While Camelot came from 1960 and seemed positively antique, HMS Pinafore - originally premiered in 1878 - is both timeless and yet firmly anchored by its social satire of Victorian society and values. Gilbert and Sullivan's fourth collaboration but their first blockbuster hit, it is a class comedy revolving around status of birth and office, setting up a convoluted plot about accidents of both that are dizzyingly crossed by love.
When Ralph Rackstraw, a humble foremast hand on the HMS Pinafore, falls in love with the captain's daughter Josephine, it emerges that her father has other plans for her: to marry her off to Sir Joseph Porter, the Cabinet Minister who is ruler of the Queen's navy, despite never having been to sea. Sir Joseph duly arrives to claim his future bride, but finds her somewhat reluctant. Perhaps, he wonders, she is intimidated by his exalted status. He warns her not to be: "Love is a platform on which all ranks meet". In fact, in G&S's typically class-breaking, topsy-turvy world view, this deeply moral message unwittingly clears the way for her to put aside her class anxieties about reciprocating the humble sailor's love.

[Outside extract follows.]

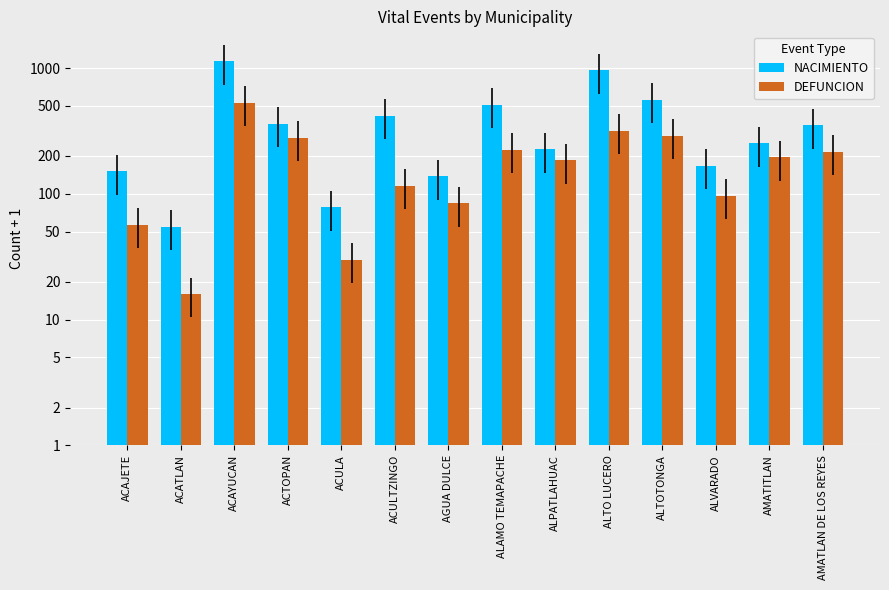

How many values in the NACIMIENTO series exceed 351?

6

The Open Air's artistic director Ian Talbot (Olivier-nominated for his staging of The Pirates of Penzance in the park in 2000) clearly loves the genre, and his company is in top form here. While Open Air musical productions can sometimes be compromised by the necessity to cross-cast with the two Shakespeare plays that the acting ensemble also perform in the season, there are some solid musical talents on board this good ship Pinafore (though interestingly, at least three members of the Shakespeare company with recent musical theatre credentials to their names - Simon Day, Daniel Flynn and Harriet Thorpe - are in fact not employed here).
But with Desmond Barrit (growing both in stature and girth as musical performer since his appearance in last summer's A Funny Thing Happened on the Way to the Forum at the National) as the irresistibly pompous Sir Joseph and Hal Fowler as the ship's captain, the show is led from the front by two actors that perform equally well in Shakespeare and musical comedy. There are also strong contributions from musical veteran Gary Wilmot in the newly enlarged role of Dick Deadeye, a seaman who acts as a kind of social commentator; the vivacious Scarlett Strallen as the captain's daughter; and Lesley Nicol as Little Buttercup who sells her wares (probably in every sense) on board the ship.
Paul Farnsworth's irresistibly colourful costumes and stunning set make this summer romp easy on the eyes, while Catherine Jayes' expert musical direction makes it easy on the ears.
An evening in Regent's Park can be as English and delightful as afternoon tea and scones or corgis and monarchs, and this production succeeds in confirming G&S amongst those combinations that are the essence of both.